Convert the lines from the one containing "этом руководстве описано" to the one containing "управлением Front Door", both included, into a Markdown table with the columns No. and Text. Number each line and leave out the blank ones.

.....

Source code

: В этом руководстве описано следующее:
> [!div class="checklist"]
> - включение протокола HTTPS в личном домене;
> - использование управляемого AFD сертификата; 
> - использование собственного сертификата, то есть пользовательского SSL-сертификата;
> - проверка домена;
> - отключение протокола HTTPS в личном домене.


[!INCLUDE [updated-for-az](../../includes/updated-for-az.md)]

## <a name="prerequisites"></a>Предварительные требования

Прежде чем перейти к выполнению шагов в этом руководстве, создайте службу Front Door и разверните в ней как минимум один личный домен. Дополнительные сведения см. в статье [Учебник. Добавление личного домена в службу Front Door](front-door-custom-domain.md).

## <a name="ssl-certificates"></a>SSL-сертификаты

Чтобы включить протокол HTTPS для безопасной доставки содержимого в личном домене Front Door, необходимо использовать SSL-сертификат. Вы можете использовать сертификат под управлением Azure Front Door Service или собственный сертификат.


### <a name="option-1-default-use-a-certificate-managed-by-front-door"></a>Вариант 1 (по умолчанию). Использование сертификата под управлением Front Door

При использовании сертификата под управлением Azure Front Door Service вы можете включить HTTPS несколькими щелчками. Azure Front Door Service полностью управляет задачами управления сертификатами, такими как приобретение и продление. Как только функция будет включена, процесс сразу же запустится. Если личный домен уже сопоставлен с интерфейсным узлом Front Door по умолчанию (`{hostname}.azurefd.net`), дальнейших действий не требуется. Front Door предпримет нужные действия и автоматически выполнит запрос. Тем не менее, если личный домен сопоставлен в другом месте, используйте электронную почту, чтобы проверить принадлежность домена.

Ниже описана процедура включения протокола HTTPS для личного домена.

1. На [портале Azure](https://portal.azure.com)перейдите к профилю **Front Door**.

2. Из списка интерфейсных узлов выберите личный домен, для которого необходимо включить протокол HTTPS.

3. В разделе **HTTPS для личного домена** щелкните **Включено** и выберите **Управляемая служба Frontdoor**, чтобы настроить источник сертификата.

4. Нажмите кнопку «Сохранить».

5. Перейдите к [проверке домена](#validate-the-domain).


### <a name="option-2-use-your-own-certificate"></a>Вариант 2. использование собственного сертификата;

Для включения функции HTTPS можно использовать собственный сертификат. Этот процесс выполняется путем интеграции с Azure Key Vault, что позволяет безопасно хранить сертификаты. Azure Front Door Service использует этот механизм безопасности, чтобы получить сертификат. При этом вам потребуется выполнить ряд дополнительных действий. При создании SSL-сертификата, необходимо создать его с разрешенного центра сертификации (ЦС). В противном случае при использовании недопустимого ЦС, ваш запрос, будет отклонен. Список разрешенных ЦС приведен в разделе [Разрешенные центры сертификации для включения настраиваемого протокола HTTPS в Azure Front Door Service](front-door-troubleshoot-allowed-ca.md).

.....

Written solution ::
| No. | Text |
|---|---|
| 1 | : В этом руководстве описано следующее: |
| 2 | > [!div class="checklist"] |
| 3 | > - включение протокола HTTPS в личном домене; |
| 4 | > - использование управляемого AFD сертификата;  |
| 5 | > - использование собственного сертификата, то есть пользовательского SSL-сертификата; |
| 6 | > - проверка домена; |
| 7 | > - отключение протокола HTTPS в личном домене. |
| 8 | [!INCLUDE [updated-for-az](../../includes/updated-for-az.md)] |
| 9 | ## <a name="prerequisites"></a>Предварительные требования |
| 10 | Прежде чем перейти к выполнению шагов в этом руководстве, создайте службу Front Door и разверните в ней как минимум один личный домен. Дополнительные сведения см. в статье [Учебник. Добавление личного домена в службу Front Door](front-door-custom-domain.md). |
| 11 | ## <a name="ssl-certificates"></a>SSL-сертификаты |
| 12 | Чтобы включить протокол HTTPS для безопасной доставки содержимого в личном домене Front Door, необходимо использовать SSL-сертификат. Вы можете использовать сертификат под управлением Azure Front Door Service или собственный сертификат. |
| 13 | ### <a name="option-1-default-use-a-certificate-managed-by-front-door"></a>Вариант 1 (по умолчанию). Использование сертификата под управлением Front Door |